GETTING THE MESSAGE/God’s love for His people

GETTING THE MESSAGE/God’s love for His people


Song of Songs should be taken allegorically or typically. This means it was inspired by the Holy Spirit to depict the relationship between Christ and His church. To the Christian, Christ is glorious, a great King and Savior; to Christ, the church is beautiful, the people He loves and saves. 

In this verse, the Lord uses parts of the body to describe His love for His people. Verse 1 reads, “Behold, you are beautiful, my love, behold, you are beautiful!” The Lord Jesus would often preface an emphatic point with the words, “Truly, Truly, I say to you.” Beautiful is emphatic here. 

We know that by nature there is no beauty in us; nothing to commend us to God. We are unclean, corrupted by sin. The Christian is conscious of his moral failings and his spiritual faults. And when God calls a person beautiful, He means the beauty of holiness. So, it is plain that if God calls me beautiful, it is because He has done a work in me. 

The work God does in a believer is alluded to in the rest of verse one. First, He says, “Your eyes are doves behind your veil.” The eyes of a Syrian dove were considered beautiful, but the word dove points us to the Holy Spirit. It was a dove that brought back an emblem of peace to Noah as the waters of judgment receded. 

When Jesus was baptized, the Holy Spirit came down to rest upon Him. The Holy Spirit is invisible. How did He choose to represent His presence? It was in the form of a dove. It is the Holy Spirit who works new life in us to unite us to Christ. He seals the work that makes us holy and beautiful to God. The apostle Paul says in Ephesians one: “He chose us in Christ before the foundation of the world, that we should be holy and blameless before him.” Are you beautiful to God? If you have Christ in you, yes, you are.

Next in verse one we read, “Your hair is like a flock of goats leaping down the slopes of Gilead.” You might not think that comparing your hair to a flock of goats is flattering. But some historians tell us that goats in that region had a silky fineness to their hair with ringlets that were striking. And the hills of Gilead were renown for their beauty.  So, it’s a beautiful sight to see.
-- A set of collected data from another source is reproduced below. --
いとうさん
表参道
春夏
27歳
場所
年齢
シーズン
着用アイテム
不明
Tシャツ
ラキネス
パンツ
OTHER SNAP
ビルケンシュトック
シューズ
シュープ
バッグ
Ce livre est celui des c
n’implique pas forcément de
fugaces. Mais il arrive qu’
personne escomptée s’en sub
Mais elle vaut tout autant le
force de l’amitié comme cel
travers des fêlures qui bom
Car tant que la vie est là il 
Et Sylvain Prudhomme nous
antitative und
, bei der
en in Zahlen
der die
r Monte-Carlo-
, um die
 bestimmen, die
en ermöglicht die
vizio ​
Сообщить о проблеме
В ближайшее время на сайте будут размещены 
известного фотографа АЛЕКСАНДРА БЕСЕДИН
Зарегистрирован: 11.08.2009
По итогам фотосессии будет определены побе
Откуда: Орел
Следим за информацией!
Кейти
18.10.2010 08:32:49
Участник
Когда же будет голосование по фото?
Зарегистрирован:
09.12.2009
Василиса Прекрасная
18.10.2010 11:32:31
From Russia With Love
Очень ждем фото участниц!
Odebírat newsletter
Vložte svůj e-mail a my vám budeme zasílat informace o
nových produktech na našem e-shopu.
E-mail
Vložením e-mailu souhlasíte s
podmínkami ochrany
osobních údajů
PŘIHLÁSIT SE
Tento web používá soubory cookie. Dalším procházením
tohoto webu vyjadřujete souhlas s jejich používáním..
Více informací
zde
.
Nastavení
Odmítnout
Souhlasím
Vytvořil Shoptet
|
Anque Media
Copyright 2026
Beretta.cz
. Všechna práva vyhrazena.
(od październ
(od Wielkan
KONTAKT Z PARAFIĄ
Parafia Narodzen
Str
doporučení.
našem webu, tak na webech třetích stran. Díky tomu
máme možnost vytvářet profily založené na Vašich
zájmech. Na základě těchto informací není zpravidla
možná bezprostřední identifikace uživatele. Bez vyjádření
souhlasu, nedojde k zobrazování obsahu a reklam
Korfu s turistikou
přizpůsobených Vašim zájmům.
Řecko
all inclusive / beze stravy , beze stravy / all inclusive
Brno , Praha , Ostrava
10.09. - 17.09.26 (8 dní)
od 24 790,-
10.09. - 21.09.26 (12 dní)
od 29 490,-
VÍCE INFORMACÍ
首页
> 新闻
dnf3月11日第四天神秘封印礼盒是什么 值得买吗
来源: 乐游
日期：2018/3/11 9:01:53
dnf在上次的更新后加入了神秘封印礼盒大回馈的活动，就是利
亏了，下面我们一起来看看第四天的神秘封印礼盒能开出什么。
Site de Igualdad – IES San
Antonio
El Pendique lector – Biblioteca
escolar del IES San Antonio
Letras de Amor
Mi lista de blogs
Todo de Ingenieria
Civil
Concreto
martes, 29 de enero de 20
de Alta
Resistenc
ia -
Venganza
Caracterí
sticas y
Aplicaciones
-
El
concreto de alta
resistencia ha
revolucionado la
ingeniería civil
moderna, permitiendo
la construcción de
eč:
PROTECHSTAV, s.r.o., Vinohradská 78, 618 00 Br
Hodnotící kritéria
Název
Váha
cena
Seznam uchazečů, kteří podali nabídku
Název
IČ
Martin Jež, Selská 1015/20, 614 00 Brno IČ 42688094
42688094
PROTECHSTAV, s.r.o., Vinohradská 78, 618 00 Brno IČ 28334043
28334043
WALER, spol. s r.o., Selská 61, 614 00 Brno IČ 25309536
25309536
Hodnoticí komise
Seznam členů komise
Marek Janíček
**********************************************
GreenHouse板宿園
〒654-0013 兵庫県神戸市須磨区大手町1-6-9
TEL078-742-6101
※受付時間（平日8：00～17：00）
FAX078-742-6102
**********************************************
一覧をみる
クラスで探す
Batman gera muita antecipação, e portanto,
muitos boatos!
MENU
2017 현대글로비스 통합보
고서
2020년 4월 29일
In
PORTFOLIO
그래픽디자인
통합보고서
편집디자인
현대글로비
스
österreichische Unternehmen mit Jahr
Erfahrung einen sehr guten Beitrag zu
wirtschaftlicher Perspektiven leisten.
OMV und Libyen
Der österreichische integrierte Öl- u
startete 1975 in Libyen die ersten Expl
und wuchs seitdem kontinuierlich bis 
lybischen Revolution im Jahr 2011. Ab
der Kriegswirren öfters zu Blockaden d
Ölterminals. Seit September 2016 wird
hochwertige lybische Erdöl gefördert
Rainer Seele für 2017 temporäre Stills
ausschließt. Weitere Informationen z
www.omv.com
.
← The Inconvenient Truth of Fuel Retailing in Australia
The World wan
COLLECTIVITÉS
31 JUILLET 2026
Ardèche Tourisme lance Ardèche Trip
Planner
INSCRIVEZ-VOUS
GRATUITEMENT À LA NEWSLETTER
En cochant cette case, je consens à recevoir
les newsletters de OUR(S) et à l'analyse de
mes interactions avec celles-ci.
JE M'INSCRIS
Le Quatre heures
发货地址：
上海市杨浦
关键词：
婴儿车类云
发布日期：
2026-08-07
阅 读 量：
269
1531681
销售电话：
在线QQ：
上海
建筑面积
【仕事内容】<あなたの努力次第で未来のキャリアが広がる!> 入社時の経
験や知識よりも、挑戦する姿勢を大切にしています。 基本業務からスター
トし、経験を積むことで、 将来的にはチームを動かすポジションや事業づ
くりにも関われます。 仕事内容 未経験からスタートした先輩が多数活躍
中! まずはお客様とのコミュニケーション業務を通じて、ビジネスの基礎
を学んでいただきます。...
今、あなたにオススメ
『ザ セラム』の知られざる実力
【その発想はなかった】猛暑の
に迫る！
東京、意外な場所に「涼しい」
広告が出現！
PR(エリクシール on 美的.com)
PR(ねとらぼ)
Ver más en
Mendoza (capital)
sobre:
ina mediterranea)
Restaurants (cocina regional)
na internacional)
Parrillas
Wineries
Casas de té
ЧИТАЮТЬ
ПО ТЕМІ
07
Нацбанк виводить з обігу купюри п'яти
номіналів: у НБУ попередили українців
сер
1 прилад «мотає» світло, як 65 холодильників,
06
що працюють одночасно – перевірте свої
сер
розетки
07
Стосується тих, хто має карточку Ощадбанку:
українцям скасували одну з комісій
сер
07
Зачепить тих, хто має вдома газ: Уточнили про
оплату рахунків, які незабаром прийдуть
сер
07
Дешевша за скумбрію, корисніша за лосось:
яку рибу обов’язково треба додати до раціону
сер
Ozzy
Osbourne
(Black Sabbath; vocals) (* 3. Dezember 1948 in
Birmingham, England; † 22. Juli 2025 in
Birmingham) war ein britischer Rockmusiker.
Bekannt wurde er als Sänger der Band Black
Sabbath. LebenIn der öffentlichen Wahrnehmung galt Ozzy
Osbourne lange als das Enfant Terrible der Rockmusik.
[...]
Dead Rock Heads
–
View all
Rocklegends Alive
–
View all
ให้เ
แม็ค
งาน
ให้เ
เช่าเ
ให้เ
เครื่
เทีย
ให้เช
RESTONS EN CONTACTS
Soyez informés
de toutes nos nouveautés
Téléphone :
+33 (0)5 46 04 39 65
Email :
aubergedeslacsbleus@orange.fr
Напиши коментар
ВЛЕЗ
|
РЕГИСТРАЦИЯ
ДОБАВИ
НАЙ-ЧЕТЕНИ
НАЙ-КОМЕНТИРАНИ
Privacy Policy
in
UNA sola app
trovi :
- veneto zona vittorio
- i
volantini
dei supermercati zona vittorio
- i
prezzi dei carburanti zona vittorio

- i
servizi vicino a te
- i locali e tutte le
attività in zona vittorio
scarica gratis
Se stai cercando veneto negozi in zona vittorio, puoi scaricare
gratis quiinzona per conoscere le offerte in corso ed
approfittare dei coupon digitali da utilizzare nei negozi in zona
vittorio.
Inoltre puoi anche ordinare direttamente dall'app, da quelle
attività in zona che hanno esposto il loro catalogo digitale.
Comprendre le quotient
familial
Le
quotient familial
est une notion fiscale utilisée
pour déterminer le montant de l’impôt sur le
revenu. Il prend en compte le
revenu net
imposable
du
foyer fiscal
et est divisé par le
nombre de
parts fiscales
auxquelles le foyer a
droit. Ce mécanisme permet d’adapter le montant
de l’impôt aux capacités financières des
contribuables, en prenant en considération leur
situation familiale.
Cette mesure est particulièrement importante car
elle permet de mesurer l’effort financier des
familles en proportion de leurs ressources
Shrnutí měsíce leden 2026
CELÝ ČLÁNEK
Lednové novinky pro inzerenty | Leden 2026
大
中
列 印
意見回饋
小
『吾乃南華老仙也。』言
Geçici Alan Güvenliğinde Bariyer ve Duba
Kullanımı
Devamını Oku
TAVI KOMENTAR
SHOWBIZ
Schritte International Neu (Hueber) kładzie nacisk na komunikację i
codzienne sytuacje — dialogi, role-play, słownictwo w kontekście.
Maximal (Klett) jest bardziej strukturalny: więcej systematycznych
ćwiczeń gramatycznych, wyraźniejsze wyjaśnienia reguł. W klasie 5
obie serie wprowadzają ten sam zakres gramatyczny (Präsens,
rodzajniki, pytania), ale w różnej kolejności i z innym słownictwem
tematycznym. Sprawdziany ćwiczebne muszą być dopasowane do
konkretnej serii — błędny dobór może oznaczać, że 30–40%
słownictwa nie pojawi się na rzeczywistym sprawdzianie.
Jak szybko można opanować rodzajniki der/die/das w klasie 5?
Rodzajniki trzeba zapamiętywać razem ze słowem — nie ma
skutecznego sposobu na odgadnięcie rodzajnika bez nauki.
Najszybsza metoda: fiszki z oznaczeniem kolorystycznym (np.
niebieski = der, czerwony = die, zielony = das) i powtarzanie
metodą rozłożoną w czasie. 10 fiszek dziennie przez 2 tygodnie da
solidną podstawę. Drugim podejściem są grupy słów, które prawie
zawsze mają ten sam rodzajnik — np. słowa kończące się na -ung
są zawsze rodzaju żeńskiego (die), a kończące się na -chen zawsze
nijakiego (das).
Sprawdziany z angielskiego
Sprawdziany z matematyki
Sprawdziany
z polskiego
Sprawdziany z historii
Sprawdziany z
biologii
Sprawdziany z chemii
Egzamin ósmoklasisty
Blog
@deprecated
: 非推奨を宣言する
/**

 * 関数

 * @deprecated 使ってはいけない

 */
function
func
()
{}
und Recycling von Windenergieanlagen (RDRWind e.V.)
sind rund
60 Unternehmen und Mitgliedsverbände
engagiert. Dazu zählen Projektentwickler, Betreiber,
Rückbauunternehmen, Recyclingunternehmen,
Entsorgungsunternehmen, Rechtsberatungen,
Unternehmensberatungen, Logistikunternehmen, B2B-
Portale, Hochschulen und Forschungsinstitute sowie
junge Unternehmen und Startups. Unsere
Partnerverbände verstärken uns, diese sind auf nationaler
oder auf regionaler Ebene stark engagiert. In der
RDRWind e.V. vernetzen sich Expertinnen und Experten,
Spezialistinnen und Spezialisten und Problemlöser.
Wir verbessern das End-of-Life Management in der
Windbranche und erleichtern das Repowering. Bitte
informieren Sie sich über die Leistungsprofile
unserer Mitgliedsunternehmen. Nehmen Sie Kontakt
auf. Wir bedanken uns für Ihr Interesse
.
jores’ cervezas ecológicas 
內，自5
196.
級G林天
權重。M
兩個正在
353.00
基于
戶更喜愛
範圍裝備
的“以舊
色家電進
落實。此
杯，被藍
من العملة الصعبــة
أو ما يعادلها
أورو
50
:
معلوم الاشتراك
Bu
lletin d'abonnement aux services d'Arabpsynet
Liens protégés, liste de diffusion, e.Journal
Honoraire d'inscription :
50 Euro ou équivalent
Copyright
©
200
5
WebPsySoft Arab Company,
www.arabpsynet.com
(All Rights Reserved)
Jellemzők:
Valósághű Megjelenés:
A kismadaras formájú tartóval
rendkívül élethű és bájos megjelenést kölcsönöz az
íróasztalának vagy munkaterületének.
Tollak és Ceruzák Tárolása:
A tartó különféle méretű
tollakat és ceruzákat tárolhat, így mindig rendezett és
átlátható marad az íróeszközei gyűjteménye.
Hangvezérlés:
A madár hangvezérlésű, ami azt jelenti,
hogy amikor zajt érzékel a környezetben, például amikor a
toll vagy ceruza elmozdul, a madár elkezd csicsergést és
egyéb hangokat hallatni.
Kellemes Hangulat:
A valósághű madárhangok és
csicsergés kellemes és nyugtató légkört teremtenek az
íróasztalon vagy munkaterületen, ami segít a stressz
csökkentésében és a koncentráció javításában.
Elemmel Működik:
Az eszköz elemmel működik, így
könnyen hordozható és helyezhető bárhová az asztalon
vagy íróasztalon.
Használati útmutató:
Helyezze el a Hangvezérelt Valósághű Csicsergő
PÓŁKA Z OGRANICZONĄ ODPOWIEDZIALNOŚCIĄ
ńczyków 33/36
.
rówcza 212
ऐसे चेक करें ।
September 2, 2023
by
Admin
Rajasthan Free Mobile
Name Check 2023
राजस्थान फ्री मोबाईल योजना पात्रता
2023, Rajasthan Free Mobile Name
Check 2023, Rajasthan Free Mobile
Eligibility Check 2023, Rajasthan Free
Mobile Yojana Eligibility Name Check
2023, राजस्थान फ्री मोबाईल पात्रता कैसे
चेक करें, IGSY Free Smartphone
But Gilead is important in church history. When the Lord told Jacob to take his family, leave Laban, and return to the land of his kindred, Jacob left without telling his miserly father-in-law. When Laban found out, he pursued Jacob and caught up with him in the “hill country of Gilead” (Genesis 31). Jacob had Esau threatening death before him, and a hostile Laban behind him.

But Jacob and his family were the Lord’s church, the Lord’s people. The Lord warned Laban in a dream to be careful how he even spoke to Jacob. Then, after Jacob wrestled with God, the Lord softened Esau’s heart toward Jacob. So, the Lord preserved His people. Christ would come from them. The slopes of Gilead are indeed beautiful. 

Later in Genesis, when Jacob’s children had grown, out of jealousy Joseph’s brothers threw him in a pit. Then they sold him to men from Gilead on their way to Egypt. The Scriptures tell us that these men were traders in balm and myrrh. Gilead was renowned for its healing balm. Joseph would later prove to be the real healing balm of Gilead by saving his brothers. 

The prophet Jeremiah would ask, “Is there no balm in Gilead” (Jeremiah 8)? The spiritual health of Judah was such that no medicine could be found to cure it. There was no savior for Judah at that time. Babylon was coming, and Jerusalem would be overthrown. But there was the promise of one to come. One like Joseph, only greater.

Edgar Allen Poe, in his famous poem, “The Raven,” asked the same question that Jeremiah did. But in looking into the abyss of death, Poe saw neither light nor hope. But when God looks at his people, He sees a healing balm in the soul. He sees Christ, the Son of God, and Savior of sinners. He sees everlasting life in them. He sees one who conquered death.

Through Scripture, the Holy Spirit reveals Christ to us. All these types, metaphors, stories, and words are to lead us to Christ, to form Christ in us. Christ is the healing balm we must have.